I know it’s not going to be a long experience because it’s been a while, and I know the second I slide between these pretty thighs of hers, it’s going to be like the first goddamn time. Dangerous. Tight. Warm.
So, I give her all I have, surging forward and covering her mouth with my palm when she makes a noise that could easily get us found out.
She bites down on my finger as I work both of us up with every jackknife of my hips. I have to swallow every appreciative groan that rises to the surface when I hear her body react to me being inside of her, doing my best to take the brunt of the impact so her hips aren’t slamming against the wooden desk too hard.
Using my free hand, I bend her knee up to rest on the edge of the desk to give myself a deeper angle and—
“ Jesus Christ ,” I rasp, feeling her clench around me.
The desk starts moving slowly, the legs scraping against the bottom of the floor and making a hideous noise against the linoleum. I don’t know why, but it makes me lose control.
My hand, holding her leg up, slides between her legs to rub the nerves that have her moaning around my finger as I pick up the pace and feel the telltale tingle shooting down my spine before I thrust forward one more time and empty myself into the condom.

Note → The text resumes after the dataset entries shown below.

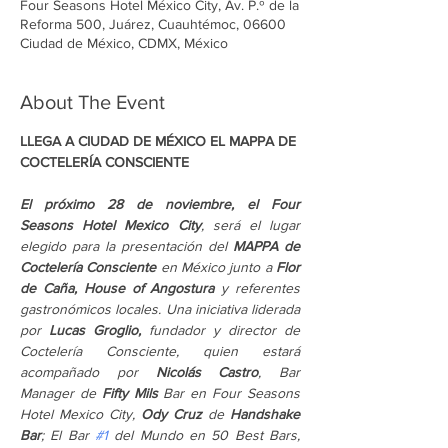
Four Seasons Hotel México City, Av. P.º de la
Reforma 500, Juárez, Cuauhtémoc, 06600
Ciudad de México, CDMX, México
About The Event
LLEGA A CIUDAD DE MÉXICO EL MAPPA DE 
COCTELERÍA CONSCIENTE
El próximo 28 de noviembre, el Four 
Seasons Hotel Mexico City
, será el lugar 
elegido para la presentación del 
MAPPA de 
Coctelería Consciente
 en México junto a 
Flor 
de Caña, House of Angostura 
y referentes 
gastronómicos locales. Una iniciativa liderada 
por 
Lucas Groglio,
 fundador y director de 
Coctelería Consciente, quien estará 
acompañado por 
Nicolás Castro
, Bar 
Manager de 
Fifty Mils
 Bar en Four Seasons 
Hotel Mexico City, 
Ody Cruz
 de 
Handshake 
Bar
; El Bar 
#1
 del Mundo en 50 Best Bars,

We stay like that, my hands pulling away to rub her back, her shoulders, and her side as I gently pull out and dispose of the condom.
She looks over her shoulder at me, her face pink and her lips swollen. I can’t help but grin, knowing I did that to her.
But those glassy eyes that I love having pointed in my direction seem to hold something else that slightly dims the color.
“Rach?” I ask quietly, caressing her arm.
She swallows, flattening out the wrinkles in her outfit after redressing and combing her fingers through her hair. “You’re right,” she says softly, not looking me in the eye. “If any of those guys mattered, you wouldn’t be here.” I don’t have time to celebrate the admission when she adds, “But that doesn’t make this right.”
I stare at her silently.
She’s not looking at me.
She’s looking at the present I gave her.
I see her throat bob, contemplation like a wave over her features that wipes out the lust and satisfaction we both felt moments earlier.
“I don’t regret it,” I tell her honestly.
How could I? She’s the only person I find myself constantly gravitating to. When I’m sad. When I’m happy. When I’m angry. It’s her who makes it better, no matter the circumstances.
I’ve never been in love before, not really. But I’m pretty sure this is the closest I’ve come. Because love isn’t just a feeling—it’s a decision. A judgment. Right or wrong, I’ll keep choosing the girl in front of me.
Instead of pushing her to talk to me, to tell me she doesn’t regret it either, I simply say, “Have a good break, Rach.”
That night, I get a text message from the woman I walked away from nearly five hours before.